One week before the Washington state elections, pollsters predicted that a term-limit initiative on the state ballot would pass with 70 percent of the vote. But come election day the proposal lost 54 to 46 percent. Why the turnaround? Pundits sum it up in two words: Jerry Brown. Four days before the election, Linda Ronstadt's former love muffin showed up in Seattle to plug the initiative, calling it "the castor oil" that would revive good government.

Five female employees of Stroh's brewery have sued the company for sexual harassment. They claim that the "Swedish Bikini Team" commercials that Stroh's uses for its Old Milwaukee brand foster a hostile work environment. Next up? Maybe Playboy employees will sue over the centerfold.

Meanwhile, Penn State University officials have removed a copy of Goya's Naked Maja from the wall of one of the school's classrooms. A female teacher had complained that the painting created an atmosphere of sexual harassment. Any day now, some English major is going to complain that the excerpts from Byron's "Don Juan" in her Norton Anthology constitute sexual harassment.

In Ohio, Judge Thomas Nurre has come up with a novel way to punish polluters: He makes them join the Sierra Club. The judge reasons that it is no different from making a drunk driver join an alcohol-treatment program. I guess the next step is making those who run afoul of sodomy laws watch The 700 Club.

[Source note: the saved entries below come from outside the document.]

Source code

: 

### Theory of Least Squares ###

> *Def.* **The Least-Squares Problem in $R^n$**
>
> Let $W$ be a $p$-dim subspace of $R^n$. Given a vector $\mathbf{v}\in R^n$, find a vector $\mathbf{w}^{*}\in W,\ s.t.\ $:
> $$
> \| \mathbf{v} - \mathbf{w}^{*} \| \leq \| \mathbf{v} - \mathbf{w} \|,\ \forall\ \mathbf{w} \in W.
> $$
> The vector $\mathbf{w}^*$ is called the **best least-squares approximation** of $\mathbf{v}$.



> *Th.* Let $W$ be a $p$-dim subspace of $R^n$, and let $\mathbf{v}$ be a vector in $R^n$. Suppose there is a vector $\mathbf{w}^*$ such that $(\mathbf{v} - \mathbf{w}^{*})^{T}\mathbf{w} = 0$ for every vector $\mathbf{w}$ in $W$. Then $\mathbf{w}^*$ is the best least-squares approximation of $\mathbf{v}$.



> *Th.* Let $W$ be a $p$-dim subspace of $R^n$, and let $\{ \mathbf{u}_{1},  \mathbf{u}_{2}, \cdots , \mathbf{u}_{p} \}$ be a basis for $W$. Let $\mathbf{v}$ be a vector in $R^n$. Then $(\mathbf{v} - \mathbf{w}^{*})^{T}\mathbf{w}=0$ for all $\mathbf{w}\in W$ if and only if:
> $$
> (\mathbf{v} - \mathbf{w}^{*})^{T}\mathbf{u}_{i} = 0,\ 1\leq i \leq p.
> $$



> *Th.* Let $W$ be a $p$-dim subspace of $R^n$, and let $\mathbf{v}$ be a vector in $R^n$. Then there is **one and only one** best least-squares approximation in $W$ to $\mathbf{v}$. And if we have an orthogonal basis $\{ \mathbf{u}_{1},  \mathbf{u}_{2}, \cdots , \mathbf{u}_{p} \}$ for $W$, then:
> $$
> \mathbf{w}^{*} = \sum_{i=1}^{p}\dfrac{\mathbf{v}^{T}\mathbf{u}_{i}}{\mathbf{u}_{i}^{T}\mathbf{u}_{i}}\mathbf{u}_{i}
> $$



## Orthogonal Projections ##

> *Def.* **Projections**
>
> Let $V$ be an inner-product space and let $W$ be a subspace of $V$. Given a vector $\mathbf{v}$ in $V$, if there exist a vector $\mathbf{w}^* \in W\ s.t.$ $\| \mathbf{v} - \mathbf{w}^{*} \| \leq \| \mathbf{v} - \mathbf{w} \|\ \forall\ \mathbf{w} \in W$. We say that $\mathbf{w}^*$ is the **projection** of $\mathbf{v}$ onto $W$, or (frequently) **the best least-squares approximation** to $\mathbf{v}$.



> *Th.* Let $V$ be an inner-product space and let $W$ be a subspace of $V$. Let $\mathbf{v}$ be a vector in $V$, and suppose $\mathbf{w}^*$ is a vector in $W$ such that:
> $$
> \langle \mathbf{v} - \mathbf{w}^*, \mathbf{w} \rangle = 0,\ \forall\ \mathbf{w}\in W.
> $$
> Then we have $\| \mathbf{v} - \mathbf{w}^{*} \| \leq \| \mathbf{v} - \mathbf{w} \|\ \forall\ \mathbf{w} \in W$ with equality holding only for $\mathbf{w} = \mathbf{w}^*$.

Supporters called it Turn Off the TV Day. Groups including Morality in Media, the Christian Film and Television Commission, the National Christian Association, and the American Family Association mounted a high-profile campaign to get Americans to protest prime-time sex and immorality by turning off their TVs for one night. But the numbers are in, and Turn Off Day was one of the highest-rated days of the season, up slightly over the same date the previous year. ABC's Coach was one of the big winners; the show scored its highest rating ever with a story about a gay football player. Maybe the networks themselves will sponsor future Turn Off the TV Days.

Says Democratic presidential candidate Tom Harkin: "When I'm president, every double-breasted, scab-hiring, union-busting employer…will know that working people have a friend in the White House." And in that vacation home that Harkin owns in the Bahamas.

Promoting the soundtrack to his concert film Dice Rules, raunch comedian Andrew "Dice" Clay told an interviewer, "It's like licking the bottom of an ashtray when you listen to this album."

In Japan, Antonio Inoki, who is both a professional wrestler and a national senator, was delivering a political speech at a university in Tokyo when his old nemesis Tiger Jeet Singh challenged him to a match at an upcoming card. Maybe we could import this practice to America. The next time Ernest Hollings starts to drone on and on, Alan Simpson could sneak up on him and bop him with a chair.

And in Mexico, the pro wrestlers' union has asked President Carlos Salinas de Gortari to mediate a dispute between the grapplers and the country's biggest promoter. And George Bush thinks it's difficult to deal with Congress.